ACOMODANDO CABELLOS II





Una vez, entre bromas, después de una tarde de toros, le regalé una flor.
Un lirio blanco enano.
Una flor muy costosa y difícil de conseguir.
La desmembré de un ramo que veneraba la imagen de una virgen en la capilla de la plaza. No creo que a la talla le diera el juego que a mi me dio; una de las bondades de la madera es que todavía no ha desarrollado el uso del lenguaje. En todo caso, que me lo carguen allá arriba a mi cuenta.
Lo deshojó hasta donde le convino y delicadamente se la acomodó en el pelo.

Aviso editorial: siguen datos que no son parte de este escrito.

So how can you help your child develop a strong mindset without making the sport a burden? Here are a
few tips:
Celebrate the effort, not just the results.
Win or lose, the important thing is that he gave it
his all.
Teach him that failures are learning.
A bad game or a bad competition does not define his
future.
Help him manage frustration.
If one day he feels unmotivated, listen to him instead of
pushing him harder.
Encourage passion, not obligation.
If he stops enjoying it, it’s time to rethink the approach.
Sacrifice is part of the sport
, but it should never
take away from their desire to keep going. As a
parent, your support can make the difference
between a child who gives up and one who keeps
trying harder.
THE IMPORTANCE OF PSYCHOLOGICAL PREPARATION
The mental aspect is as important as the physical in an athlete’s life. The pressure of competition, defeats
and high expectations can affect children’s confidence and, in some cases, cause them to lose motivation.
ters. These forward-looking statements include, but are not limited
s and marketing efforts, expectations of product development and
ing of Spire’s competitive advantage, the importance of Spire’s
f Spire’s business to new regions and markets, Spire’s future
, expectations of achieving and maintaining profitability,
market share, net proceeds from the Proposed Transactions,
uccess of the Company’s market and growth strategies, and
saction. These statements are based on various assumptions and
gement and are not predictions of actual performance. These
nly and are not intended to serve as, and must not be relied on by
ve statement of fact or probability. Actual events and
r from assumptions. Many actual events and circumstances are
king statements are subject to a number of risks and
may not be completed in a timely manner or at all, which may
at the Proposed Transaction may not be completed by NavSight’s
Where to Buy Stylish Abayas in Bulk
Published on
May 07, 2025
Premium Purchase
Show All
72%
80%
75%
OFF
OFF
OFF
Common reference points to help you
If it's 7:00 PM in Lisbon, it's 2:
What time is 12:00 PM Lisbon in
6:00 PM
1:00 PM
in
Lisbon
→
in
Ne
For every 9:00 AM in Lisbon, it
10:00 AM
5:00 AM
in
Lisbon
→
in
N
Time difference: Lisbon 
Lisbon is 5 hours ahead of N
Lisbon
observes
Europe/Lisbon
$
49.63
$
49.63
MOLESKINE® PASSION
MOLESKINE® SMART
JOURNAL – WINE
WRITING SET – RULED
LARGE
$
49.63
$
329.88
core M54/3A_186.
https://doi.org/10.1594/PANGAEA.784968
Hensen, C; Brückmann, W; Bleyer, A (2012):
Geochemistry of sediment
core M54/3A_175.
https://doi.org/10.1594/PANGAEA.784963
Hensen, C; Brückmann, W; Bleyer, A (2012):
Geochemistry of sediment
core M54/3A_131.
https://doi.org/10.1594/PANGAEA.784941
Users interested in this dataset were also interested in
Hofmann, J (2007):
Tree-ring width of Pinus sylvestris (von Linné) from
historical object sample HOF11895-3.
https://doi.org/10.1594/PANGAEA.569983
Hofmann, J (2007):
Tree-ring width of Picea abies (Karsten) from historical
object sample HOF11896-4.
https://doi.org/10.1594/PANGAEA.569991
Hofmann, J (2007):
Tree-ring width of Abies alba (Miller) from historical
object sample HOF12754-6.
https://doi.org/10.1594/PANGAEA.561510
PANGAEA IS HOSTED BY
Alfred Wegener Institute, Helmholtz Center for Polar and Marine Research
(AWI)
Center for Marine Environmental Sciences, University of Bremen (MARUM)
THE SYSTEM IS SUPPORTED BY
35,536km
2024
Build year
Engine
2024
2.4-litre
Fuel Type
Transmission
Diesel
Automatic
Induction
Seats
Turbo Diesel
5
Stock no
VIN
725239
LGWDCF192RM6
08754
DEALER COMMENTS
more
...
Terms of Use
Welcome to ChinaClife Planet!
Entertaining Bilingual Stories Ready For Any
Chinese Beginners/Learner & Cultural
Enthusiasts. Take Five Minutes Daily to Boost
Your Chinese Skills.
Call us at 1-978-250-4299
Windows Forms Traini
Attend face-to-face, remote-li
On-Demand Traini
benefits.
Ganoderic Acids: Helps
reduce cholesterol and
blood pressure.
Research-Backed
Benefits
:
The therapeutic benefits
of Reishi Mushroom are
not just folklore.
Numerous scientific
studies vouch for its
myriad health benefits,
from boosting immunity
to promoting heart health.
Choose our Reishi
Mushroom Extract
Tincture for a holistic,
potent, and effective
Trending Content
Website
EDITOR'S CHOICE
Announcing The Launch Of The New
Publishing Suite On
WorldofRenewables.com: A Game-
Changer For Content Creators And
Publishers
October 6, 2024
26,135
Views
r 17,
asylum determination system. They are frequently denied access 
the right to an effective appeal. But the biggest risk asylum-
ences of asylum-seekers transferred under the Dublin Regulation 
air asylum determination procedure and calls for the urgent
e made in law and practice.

La llevó encima muy elegante toda la noche.
Sentía la mirada lasciva de los hombres que reparaban en ella.
Sentía también el peso lúbrico de las miradas provocativas de las mujeres.
Parecía un cántaro repleto de agua fresca. Dispuesta a dar de beber a todo el mundo.
Le rebosaba el agua limpia por los exuberantes poros.
A mi modo de ver, le faltaban unas gotas de anís a aquel líquido elemento.
Hubiera sido sublime. Pero pocas noches me he visto saciando mi sed con agua.
Eso solía pasar por las mañanas, cuando mi garganta necesitaba urgentemente lavarse la ropa interior. No es rebeldía, es acritud.
Se hizo temprano y ya no estaba. El manantial se transformó en rimel corrido y dolor de cabeza, en vómito bilioso y melena greñosa.